Singapore treaty is a sell-out to multinationals

The SP has major concerns about the European Parliament's decision to vote in support of the investment treaty with Singapore. The treaty opens the door to foreign investors looking to speculate on our financial markets. In particular, opening state bonds to foreign investors is a recipe for disaster.

Commenting on the decision, SP Euro-MP Anne-Marie Mineur said: “It's appalling that the European Parliament is going along with the European Commission's wish to make our countries into a playground for multinationals. Not only can foreign investors buy up national debts, in the event of a financial crisis they can prevent debt forgiveness, as the recent report from the Centre for Research on Multinational Corporations demonstrates. In addition, the treaty once again contains an arbitration clause giving foreign investors the possibility to lodge huge claims against decisions taken democratically. The Commission has changed the name, but it's simply the ISDS. The profits go to the private investor, while the risks are added to the taxpayer's bill.”

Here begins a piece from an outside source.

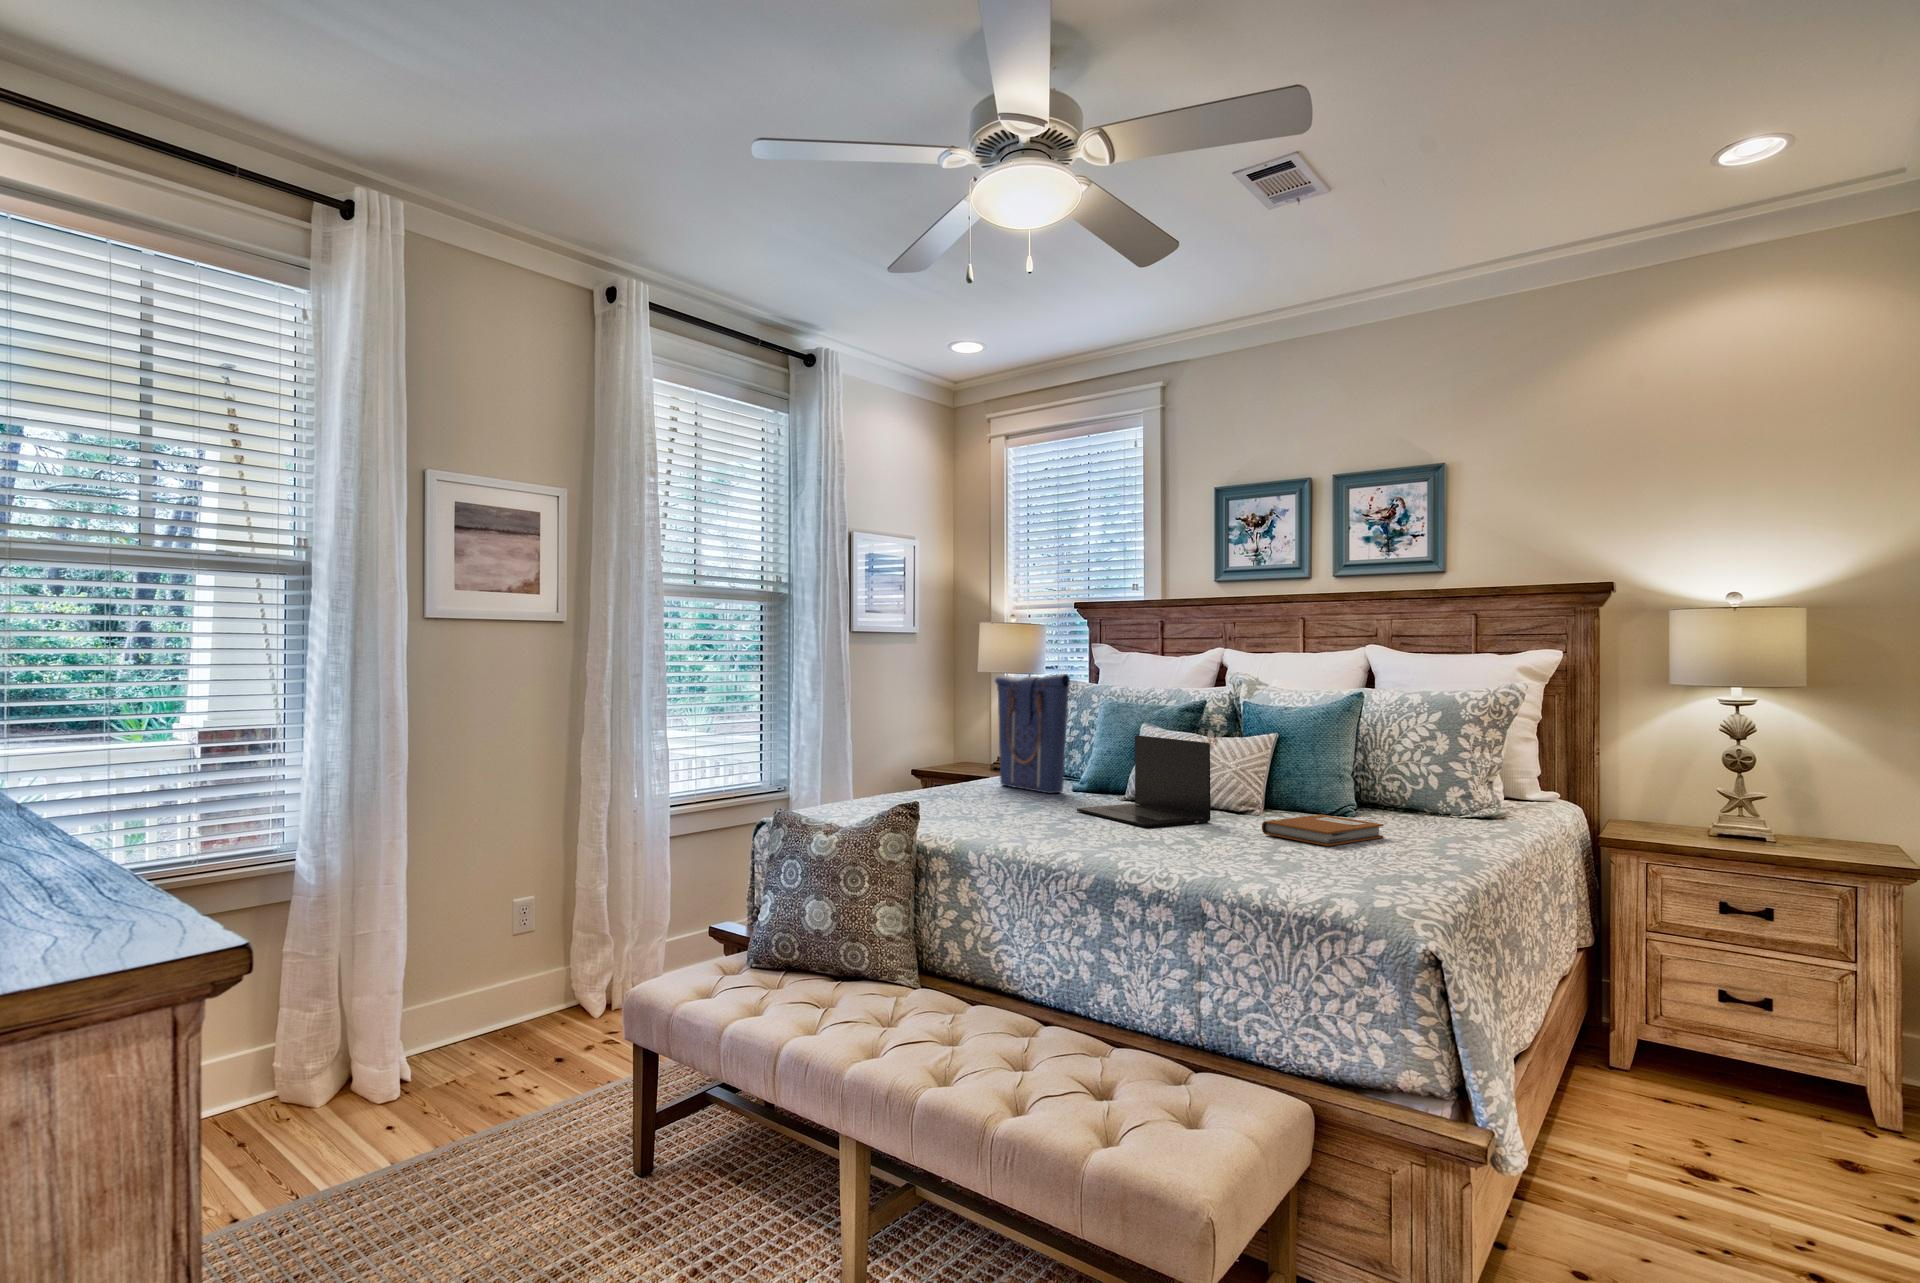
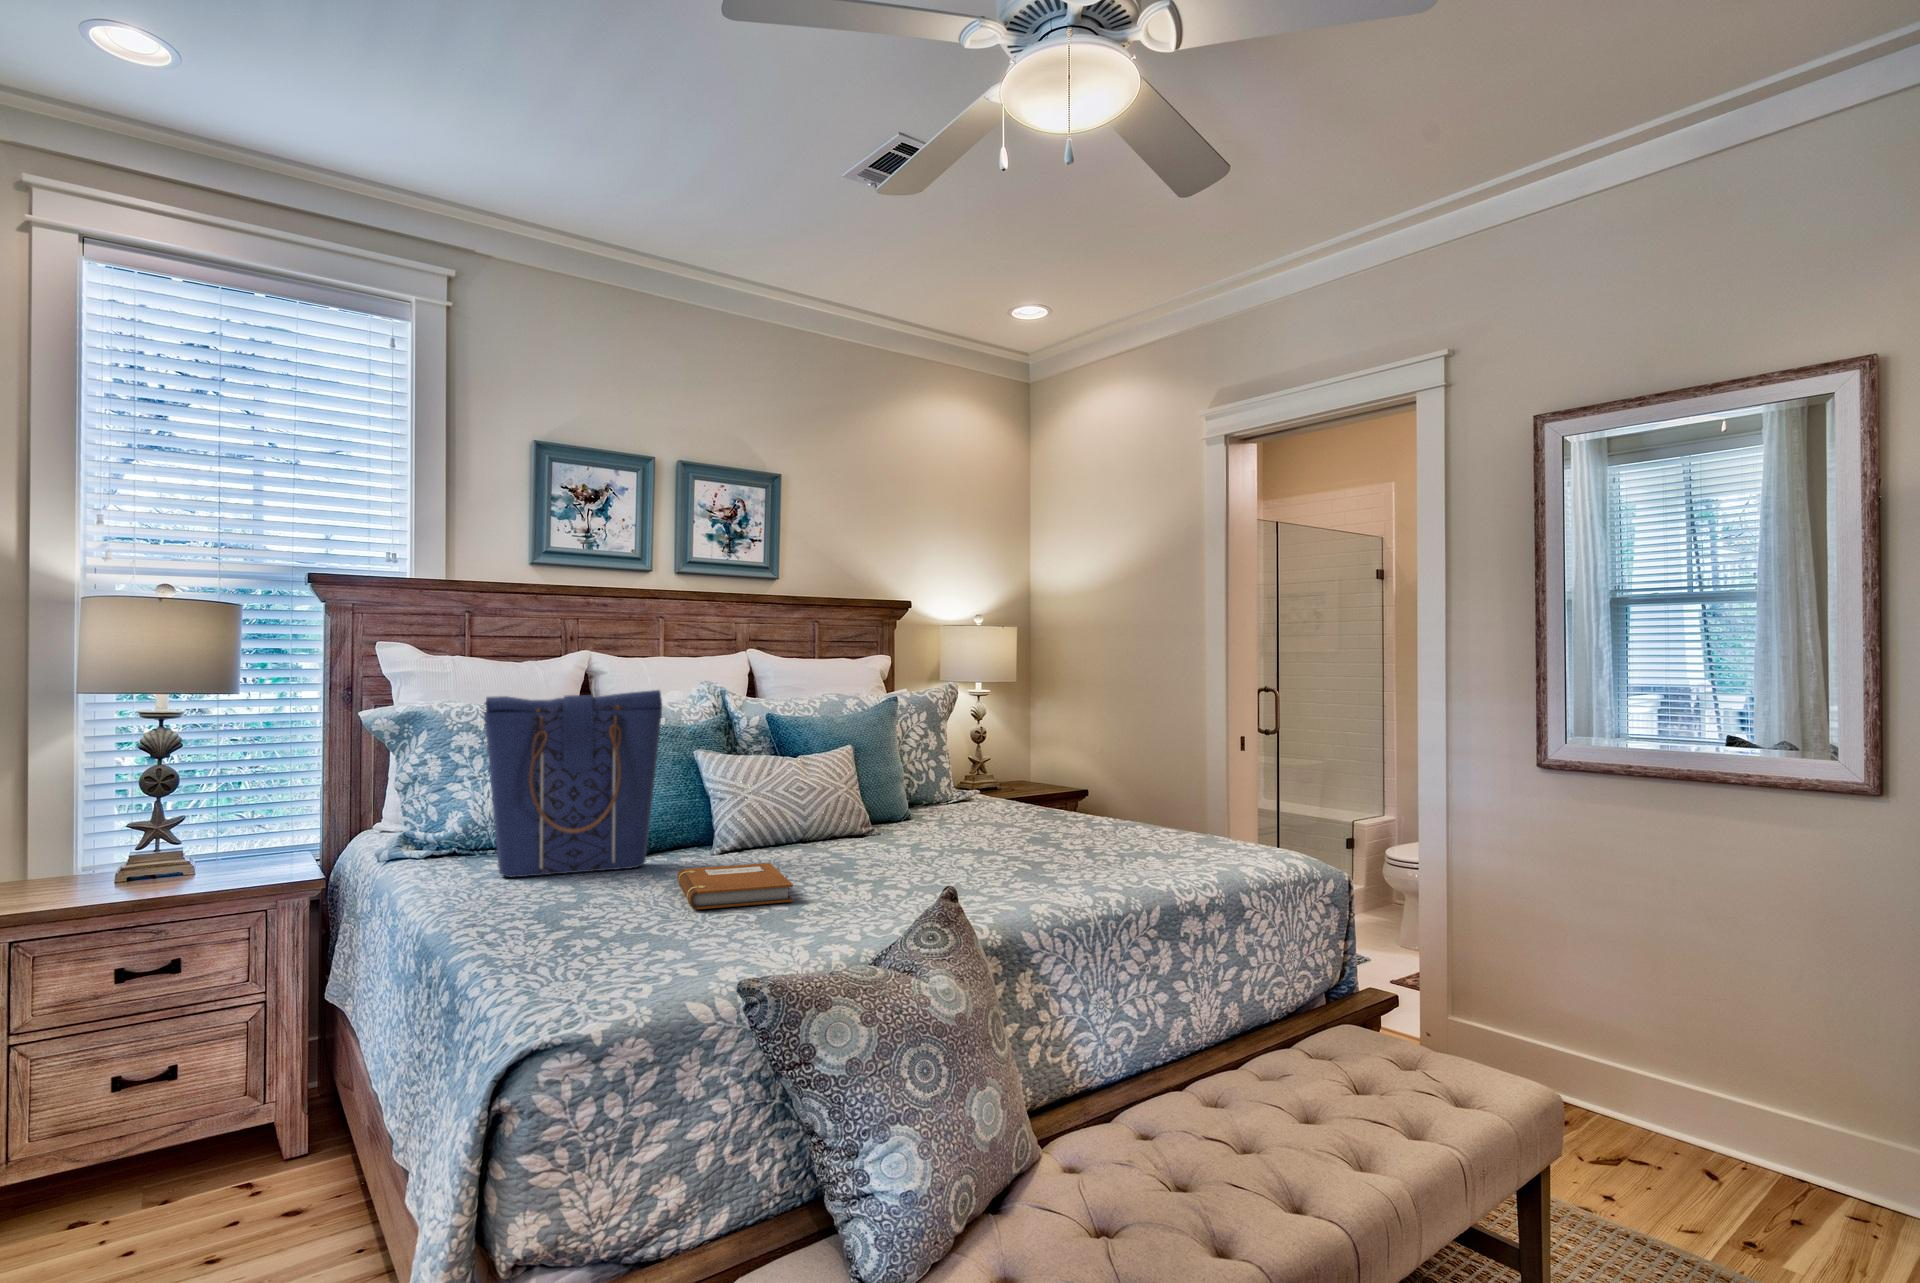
laptop: present [1077,735,1211,827] -> none [799,760,954,871]
notebook: present [1262,814,1384,846] -> present [677,863,793,909]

“The trade treaty with Canada, CETA, could become a role model for new trade treaties,” Mineur continued. “But this treaty certainly doesn't represent progress. Singapore is a country that pays little attention to human rights, trade union rights or the freedom of the press, and which still uses the death penalty. The treaty contains no binding agreements on sustainability, and no mention has been made of the fact that the US National Bureau of Economics Research puts Singapore at number three in the global list of tax havens.”